Сосиски, однако, оказались еще весьма съедомы, судя по жадности, с которою, не долго погодя, уплетали их взапуски лейтенант Калмыков и его нежданный, но желанный гость. Утоляя голод, бывший личарда, сам отличавшийся стройным станом и строгою военного выправкой, то и дело с ласковою озабоченностью посматривал на своего растолстевшего патрона.
— Что ты, Люсьен, так оглядываешь меня? — спросил Иван Петрович. — Что по всем швам расползся? И сам, милый, не рад! Теперь вот за границы к лекарственным водам сбираюсь, чтобы маленько хоть поубавить тальи. Нарочно объездом сюда завернул — вид себе выправить, отпустил бы только государь.
— Отчего не отпустить? Болезнь — причина уважительная. А меня уж опаска взяла, что пожаловал ты к нам в Питер, вопреки царскому запрету, ранее десятилетнего срока, для одного своего плезира. Ведь ты же в единственной персоне, без семьи?
— Еще бы тащить с собой всю ораву!
— А! Так ты, Иван Петрович, стало, женат?
— Ох, да.
— От души поздравляю! И потомством Господь наградил?
— Наградил, брат, наградил, и мамками, и няньками! От этого писку да визгу хоть на край света беги! И бегу, хоть не на век. А сам ты, Люсьен, бобылем еще живешь?
— Бобылем. До женитьбы ли на государевой службе? С нею бы лишь управиться. Работы хоть отбавляй.
— Так и твоя судьба не красна?
— О, напротив, мне на судьбу свою жалобиться — Бога гневить. В труде для нашего брата и жизнь: воочию видишь, как под руками у тебя дело горит, кипит. И у государя я за это в добром кредите. А одно этакое царское слово вдвое еще пару поддает. Сам ведь он у нас первый неустанный работник. С пятого часа утра уже на ногах: сперва выслушает по текущим делам секретаря своего Макарова; потом выпьет чарку водки, закусит кренделем, сядет в свою одноколку и катит по всему Питеру — и к нам в адмиралтейство, и на канатный двор, на всякие сооружения и работы; все-то обозревает, всякого поощрит, наставит, как что лучше сделать. Одному о сю пору, слышь, только и не обучен: лапти плесть.
— Но зато ко столу своему по-прежнему сбирает веселую компанию?
— Да, чествует первых советников своих, да и иноземных гостей. Встает же всегда первый из-за стола, чтобы за трубкой кнастера просмотреть еще голландские газеты да пометить из них, что поважнее, в записную книжку, после чего, по стародавнему обычаю, отправляется почивать. Вздремнув часок-другой, с свежими силами опять за государственные упражнения: принимает с докладами канцлера, генерал-фельцейхмейстера, генерал-полицеймейстера и иных сановников, совещается с корабельными и прочими мастерами…

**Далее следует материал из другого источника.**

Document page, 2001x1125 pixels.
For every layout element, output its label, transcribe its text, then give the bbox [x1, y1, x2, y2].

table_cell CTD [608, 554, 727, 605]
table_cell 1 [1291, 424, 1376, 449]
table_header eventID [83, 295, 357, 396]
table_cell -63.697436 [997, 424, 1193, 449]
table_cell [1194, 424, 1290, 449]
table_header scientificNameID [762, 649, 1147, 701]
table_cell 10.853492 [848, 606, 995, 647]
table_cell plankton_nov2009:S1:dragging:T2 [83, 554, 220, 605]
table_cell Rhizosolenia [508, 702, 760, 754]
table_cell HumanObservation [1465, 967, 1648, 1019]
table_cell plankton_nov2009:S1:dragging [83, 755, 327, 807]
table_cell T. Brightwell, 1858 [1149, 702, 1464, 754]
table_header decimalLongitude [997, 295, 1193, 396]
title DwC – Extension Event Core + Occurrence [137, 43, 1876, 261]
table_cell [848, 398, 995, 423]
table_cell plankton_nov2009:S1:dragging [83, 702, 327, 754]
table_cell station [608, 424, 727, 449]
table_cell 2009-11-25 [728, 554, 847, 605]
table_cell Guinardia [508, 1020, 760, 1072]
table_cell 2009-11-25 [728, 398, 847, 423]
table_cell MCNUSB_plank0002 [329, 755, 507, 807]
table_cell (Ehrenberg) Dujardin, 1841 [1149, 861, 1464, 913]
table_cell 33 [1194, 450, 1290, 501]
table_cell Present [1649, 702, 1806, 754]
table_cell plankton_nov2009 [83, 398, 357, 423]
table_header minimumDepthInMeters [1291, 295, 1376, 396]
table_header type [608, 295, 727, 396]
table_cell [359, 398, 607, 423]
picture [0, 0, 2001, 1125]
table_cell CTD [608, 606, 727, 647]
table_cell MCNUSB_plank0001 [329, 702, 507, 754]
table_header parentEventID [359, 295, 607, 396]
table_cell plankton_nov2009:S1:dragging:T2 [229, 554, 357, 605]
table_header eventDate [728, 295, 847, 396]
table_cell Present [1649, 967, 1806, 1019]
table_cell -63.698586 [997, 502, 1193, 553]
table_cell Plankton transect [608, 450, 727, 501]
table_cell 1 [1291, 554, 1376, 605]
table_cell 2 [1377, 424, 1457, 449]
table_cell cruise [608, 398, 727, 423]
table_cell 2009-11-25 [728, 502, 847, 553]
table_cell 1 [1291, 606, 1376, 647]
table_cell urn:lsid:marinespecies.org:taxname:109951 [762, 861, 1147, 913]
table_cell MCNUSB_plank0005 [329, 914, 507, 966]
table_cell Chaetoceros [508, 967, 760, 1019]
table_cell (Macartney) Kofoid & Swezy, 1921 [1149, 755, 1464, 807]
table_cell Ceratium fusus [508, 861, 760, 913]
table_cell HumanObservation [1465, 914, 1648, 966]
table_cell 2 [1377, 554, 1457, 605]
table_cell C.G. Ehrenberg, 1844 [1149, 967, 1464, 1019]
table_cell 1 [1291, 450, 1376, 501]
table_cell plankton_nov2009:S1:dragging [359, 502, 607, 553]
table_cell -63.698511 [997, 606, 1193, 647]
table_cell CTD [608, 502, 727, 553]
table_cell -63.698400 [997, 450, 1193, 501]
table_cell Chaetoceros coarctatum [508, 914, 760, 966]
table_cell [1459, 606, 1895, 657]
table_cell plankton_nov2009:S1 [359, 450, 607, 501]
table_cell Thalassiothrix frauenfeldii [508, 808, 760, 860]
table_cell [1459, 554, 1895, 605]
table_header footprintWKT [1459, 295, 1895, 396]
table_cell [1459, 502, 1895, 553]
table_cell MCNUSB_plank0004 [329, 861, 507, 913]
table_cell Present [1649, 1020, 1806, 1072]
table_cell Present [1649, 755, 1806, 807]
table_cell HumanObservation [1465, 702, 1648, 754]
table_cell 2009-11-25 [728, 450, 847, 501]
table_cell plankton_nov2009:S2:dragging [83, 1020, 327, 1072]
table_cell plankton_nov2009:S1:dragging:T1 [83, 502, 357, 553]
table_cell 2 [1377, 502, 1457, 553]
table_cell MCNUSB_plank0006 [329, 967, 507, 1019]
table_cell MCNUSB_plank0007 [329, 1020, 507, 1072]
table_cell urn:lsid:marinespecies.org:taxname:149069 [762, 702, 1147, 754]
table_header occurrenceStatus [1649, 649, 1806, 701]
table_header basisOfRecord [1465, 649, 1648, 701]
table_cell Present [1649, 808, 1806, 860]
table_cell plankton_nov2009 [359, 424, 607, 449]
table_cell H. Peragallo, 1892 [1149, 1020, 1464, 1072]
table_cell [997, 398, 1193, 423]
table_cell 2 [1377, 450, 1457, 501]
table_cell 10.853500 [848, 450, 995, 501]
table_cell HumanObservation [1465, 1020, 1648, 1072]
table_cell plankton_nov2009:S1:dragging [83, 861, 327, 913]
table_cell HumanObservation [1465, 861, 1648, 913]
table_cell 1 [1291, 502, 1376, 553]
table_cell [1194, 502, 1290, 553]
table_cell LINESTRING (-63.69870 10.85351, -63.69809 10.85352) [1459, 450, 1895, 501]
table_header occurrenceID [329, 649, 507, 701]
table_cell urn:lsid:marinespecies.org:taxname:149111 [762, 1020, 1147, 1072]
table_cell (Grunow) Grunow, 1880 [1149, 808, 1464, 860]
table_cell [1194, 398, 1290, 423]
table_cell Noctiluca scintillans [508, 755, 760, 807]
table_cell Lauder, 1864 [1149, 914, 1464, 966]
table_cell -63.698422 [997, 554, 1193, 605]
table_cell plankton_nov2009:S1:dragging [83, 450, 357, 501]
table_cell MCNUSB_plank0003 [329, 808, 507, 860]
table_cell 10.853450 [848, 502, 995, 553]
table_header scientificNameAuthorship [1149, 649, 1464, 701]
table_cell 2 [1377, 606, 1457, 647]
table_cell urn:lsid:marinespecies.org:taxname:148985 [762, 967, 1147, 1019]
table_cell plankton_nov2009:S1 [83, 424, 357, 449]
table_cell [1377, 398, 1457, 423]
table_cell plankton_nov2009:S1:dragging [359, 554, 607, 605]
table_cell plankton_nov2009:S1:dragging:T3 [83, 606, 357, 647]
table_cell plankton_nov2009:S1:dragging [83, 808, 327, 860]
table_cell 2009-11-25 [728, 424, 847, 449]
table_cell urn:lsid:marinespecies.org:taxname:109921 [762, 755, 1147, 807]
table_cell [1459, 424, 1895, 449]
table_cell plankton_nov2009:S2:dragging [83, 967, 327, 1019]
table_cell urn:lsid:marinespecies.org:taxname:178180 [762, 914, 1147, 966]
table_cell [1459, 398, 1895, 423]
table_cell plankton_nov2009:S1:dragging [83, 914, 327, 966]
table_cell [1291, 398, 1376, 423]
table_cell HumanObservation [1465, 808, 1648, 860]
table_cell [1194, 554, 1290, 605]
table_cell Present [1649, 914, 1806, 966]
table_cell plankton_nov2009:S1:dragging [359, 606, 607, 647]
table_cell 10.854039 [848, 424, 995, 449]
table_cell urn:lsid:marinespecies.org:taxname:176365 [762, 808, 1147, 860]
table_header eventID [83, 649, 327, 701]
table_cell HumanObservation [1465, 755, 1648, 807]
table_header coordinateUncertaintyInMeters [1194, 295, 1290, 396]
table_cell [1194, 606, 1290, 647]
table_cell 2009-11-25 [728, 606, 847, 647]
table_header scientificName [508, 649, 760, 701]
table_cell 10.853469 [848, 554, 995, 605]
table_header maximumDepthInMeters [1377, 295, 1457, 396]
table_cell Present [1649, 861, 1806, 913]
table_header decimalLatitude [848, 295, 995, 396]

— Но вечером снова в банкетах и ассамблеях душу отводит?
— Не столько опять ради себя, сколько ради своих вельмож и офицеров: «Делу, мол, время, а потехе час». Так раз на неделе, по пятницам, сбираются они у царского мундкоха, шведа Фельтена, причем каждый от себя платит за угощенье по червонцу… Ха-ха-ха! — закатился вдруг хозяин-лейтененат.
— Ты с чего это, Люсьен? — удивился гость.
— А вспомнилось мне, как государь этого самого мундкоха за лимбургский сыр проучил.
— Дубинкой?
— Дубинкой. С побывки еще своей в Амстердаме сделал он привычку заедать обед, заместо разных сластей, маслом да сыром, так-то вот подали ему однажды целый лимбургский сыр, и пришелся ему тот сыр отменно по вкусу. Откушав, государь нарочно отмерил оставшийся кусок палкой, а как встал из-за стола, то наказал Фельтену спрятать сыр и отнюдь никому не подавать. На другой день сыр появился опять на царском столе, но убыло его за сутки наполовину. Смерил государь сыр палкой и зело разгневался: «Позвать сюда мундкоха!» Приволокли раба Божия. «Отчего, говори, убыло столько сыру со вчерашнего?» — «Не могу знать, ваше величество; я его не мерил». — «А я мерил».
— И мундкоху горбом своим пришлось отплатить за недостачу? — со смехом подхватил Иван Петрович. — А потом?